--- Passage shown ---
For Work / Against Work
Debates on the centrality of work

"Between Technē and Technology: The Ambiguous Place of Equipment in Being and Time"

by Dreyfus, Hubert L (1984)

Abstract

Heidegger's occasional retrospective remarks on Being and Time are mostly limited to pointing out the way Being and Time is already on the way to overcoming metaphysics by reawakening concern with Being!, or to acknowledging Being and Time's transcendental neglect of the history of Being.' But one looks in vain through Heidegger's occasional references to his most celebrated work for an indication of how we are to fit Being and Time into the history of Being which later Heidegger elaborated. To what extent is Being and Time itself metaphysical? To what extent is it nihilistic? As a step toward answering these difficult questions, one might well begin by asking a more manageable question: To what extent is the account of the being of equipment in Being and Time a critique ofthe ontology of technology and to what extent is it a contribution to the development of a technological understanding of Being?
---
Exercise instructions: Repeat the part of the Heidegger abstract that begins at the words "For Work / Against" and stops after "Hubert L (1984)". The lines that come after this text aren't needed.
--- Information provided ---
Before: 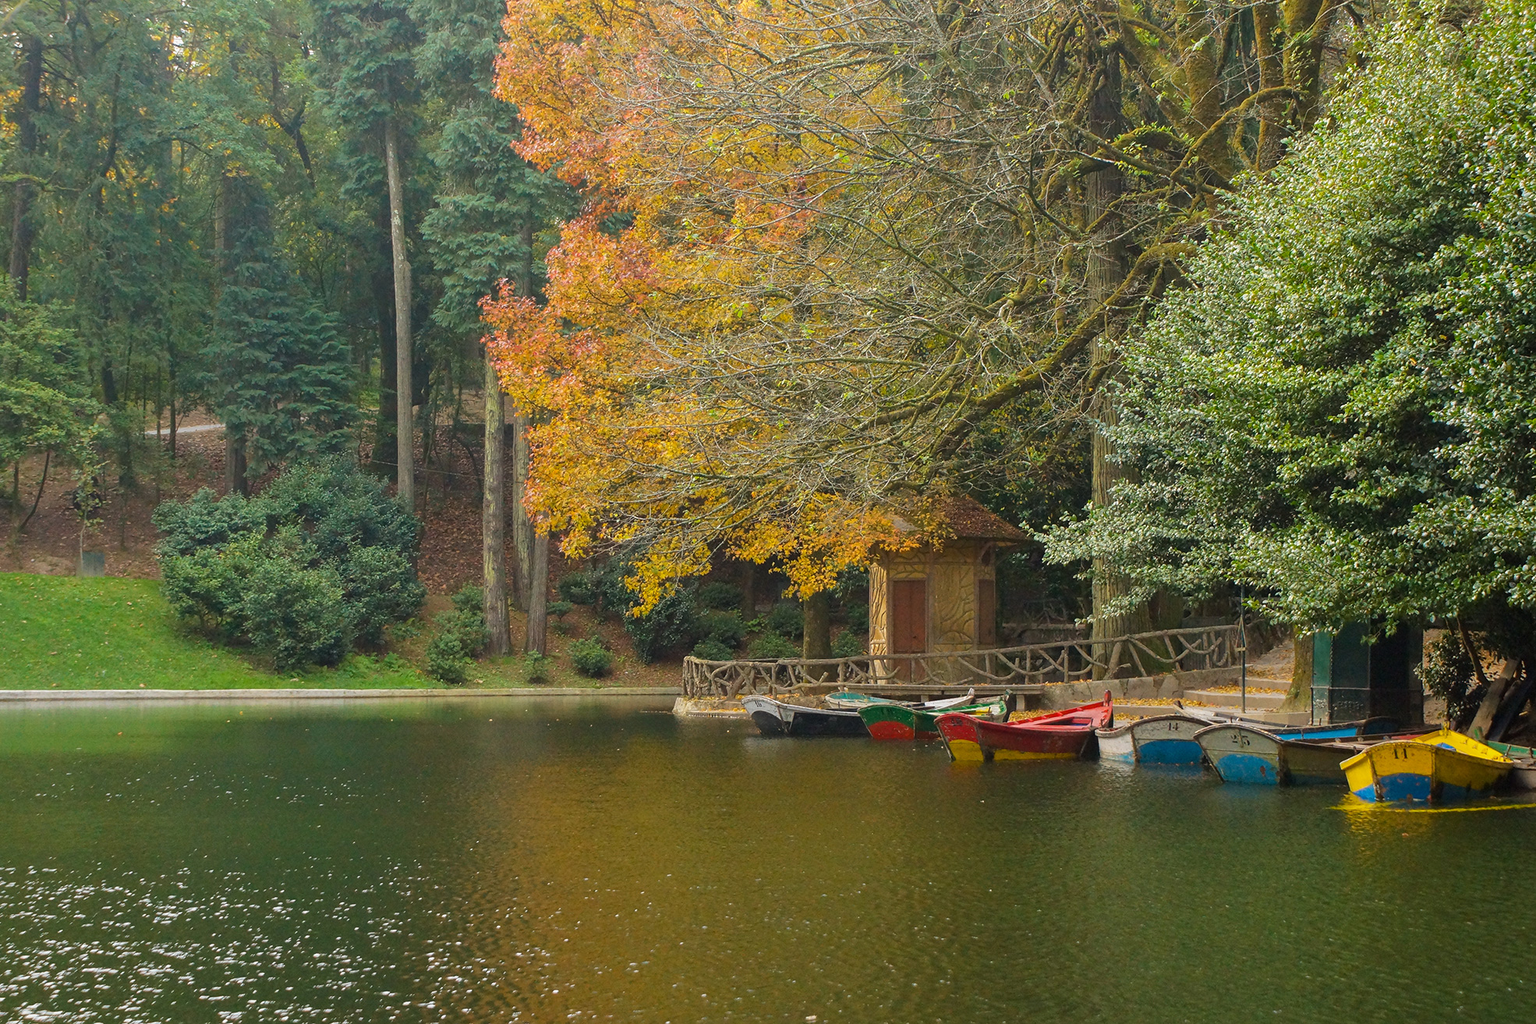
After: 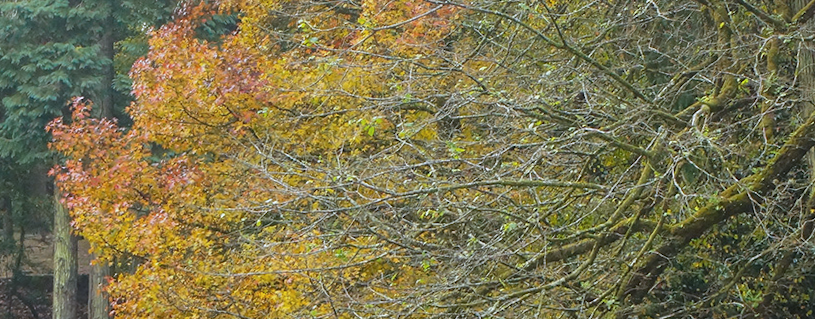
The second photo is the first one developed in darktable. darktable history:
---
Result of this exercise:
For Work / Against Work
Debates on the centrality of work

"Between Technē and Technology: The Ambiguous Place of Equipment in Being and Time"

by Dreyfus, Hubert L (1984)